→ DATA SUPPLIED
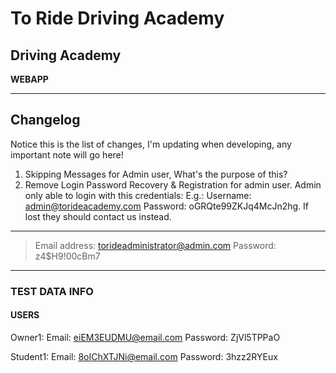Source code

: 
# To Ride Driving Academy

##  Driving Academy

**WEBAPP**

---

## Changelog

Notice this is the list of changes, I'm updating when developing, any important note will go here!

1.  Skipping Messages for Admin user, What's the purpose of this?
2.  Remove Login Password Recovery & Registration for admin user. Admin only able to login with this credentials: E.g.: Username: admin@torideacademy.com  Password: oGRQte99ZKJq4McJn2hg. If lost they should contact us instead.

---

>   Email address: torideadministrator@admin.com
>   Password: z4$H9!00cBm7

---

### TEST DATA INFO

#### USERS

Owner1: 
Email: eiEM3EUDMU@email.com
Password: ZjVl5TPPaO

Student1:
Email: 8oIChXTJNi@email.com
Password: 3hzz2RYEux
...
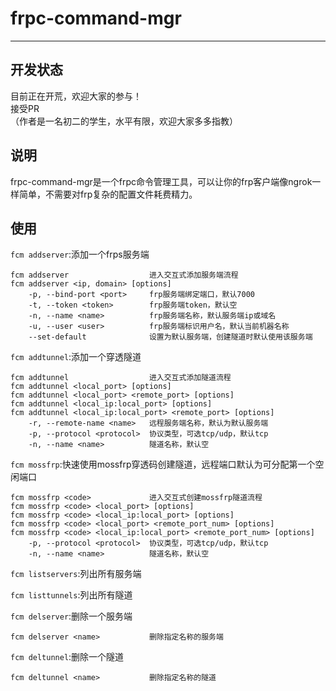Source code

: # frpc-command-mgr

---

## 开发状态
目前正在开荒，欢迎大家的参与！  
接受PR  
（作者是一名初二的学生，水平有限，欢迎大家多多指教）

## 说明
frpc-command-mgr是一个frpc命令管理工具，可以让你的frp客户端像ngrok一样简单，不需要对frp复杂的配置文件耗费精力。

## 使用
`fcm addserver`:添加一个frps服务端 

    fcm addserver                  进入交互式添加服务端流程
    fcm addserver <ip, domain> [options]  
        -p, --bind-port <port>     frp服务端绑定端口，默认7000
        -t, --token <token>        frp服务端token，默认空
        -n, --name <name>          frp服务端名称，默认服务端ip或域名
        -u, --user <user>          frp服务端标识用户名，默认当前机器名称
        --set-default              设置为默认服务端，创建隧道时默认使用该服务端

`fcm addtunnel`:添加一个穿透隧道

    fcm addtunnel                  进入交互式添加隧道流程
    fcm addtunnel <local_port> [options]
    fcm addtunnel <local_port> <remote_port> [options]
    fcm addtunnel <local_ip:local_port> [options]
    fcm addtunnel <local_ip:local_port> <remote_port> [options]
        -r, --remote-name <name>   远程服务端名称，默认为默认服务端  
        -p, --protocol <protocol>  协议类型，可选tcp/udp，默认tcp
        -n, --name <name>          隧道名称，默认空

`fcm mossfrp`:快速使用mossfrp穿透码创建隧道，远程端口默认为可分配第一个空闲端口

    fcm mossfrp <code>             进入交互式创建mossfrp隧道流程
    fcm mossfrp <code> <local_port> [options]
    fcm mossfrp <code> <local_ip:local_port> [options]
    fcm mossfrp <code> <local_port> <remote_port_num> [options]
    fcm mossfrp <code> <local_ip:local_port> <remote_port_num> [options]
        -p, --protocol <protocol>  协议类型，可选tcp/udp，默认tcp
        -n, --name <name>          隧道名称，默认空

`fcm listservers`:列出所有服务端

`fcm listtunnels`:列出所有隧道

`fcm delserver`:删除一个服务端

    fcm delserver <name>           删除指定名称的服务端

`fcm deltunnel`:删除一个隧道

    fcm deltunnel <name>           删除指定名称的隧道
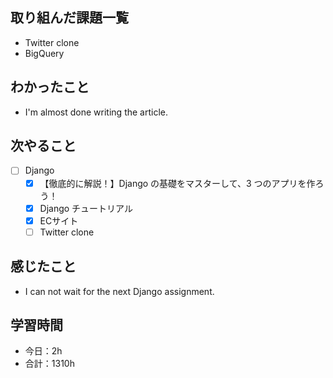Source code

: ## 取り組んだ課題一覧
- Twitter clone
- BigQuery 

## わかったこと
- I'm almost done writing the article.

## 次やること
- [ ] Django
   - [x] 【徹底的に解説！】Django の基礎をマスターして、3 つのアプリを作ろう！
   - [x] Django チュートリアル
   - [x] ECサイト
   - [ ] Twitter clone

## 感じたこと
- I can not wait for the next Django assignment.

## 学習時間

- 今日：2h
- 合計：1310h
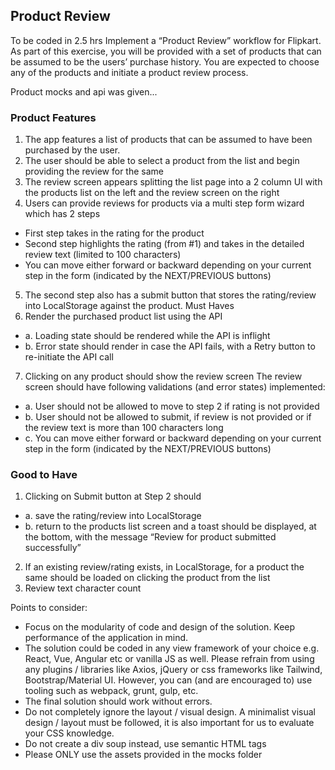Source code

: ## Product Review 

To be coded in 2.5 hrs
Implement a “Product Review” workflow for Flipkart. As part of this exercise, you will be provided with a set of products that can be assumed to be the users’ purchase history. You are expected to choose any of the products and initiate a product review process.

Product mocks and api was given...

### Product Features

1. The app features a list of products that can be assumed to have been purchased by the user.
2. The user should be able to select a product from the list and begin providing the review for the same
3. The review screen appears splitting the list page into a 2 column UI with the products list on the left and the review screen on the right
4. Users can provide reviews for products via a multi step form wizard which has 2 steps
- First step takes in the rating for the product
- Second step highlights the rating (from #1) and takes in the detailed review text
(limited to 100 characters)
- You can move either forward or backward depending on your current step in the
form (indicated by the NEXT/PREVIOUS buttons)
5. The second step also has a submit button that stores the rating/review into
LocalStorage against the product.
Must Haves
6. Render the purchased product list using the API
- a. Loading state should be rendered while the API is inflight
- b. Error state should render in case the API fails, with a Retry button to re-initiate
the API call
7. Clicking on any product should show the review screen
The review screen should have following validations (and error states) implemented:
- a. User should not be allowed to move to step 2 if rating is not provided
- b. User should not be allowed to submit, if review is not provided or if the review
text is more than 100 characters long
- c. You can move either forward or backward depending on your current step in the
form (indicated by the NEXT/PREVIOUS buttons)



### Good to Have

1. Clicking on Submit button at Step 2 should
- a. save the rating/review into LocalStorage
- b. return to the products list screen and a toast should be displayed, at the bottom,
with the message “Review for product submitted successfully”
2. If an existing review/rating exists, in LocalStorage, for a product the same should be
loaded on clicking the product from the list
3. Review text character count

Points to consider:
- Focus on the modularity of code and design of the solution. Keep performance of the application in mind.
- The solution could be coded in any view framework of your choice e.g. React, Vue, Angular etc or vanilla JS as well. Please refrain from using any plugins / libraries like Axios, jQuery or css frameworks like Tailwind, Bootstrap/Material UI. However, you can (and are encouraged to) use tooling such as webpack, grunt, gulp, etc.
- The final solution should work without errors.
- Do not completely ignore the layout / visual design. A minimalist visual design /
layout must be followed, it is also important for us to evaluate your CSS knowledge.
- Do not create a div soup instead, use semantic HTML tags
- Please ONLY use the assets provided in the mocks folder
* * *
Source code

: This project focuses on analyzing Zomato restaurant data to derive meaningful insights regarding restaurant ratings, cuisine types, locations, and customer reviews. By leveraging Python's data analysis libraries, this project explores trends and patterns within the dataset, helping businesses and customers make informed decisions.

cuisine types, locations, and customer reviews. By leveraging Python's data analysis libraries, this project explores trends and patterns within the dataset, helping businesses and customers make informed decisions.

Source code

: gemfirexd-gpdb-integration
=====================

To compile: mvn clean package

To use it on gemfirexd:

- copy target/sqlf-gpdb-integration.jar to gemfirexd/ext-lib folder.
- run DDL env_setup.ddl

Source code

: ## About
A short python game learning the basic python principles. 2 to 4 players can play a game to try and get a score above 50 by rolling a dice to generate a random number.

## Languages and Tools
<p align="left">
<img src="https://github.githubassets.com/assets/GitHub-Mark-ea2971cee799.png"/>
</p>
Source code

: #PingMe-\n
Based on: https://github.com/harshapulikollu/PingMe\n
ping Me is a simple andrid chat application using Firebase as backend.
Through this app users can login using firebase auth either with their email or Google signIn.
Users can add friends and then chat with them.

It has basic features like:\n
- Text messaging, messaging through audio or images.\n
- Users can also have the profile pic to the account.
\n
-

→ REQUIREMENT
Please count how many lines of the records contain the string "command", matching case exactly, and reply with only that number.

→ RESPONSE TO THE TASK
2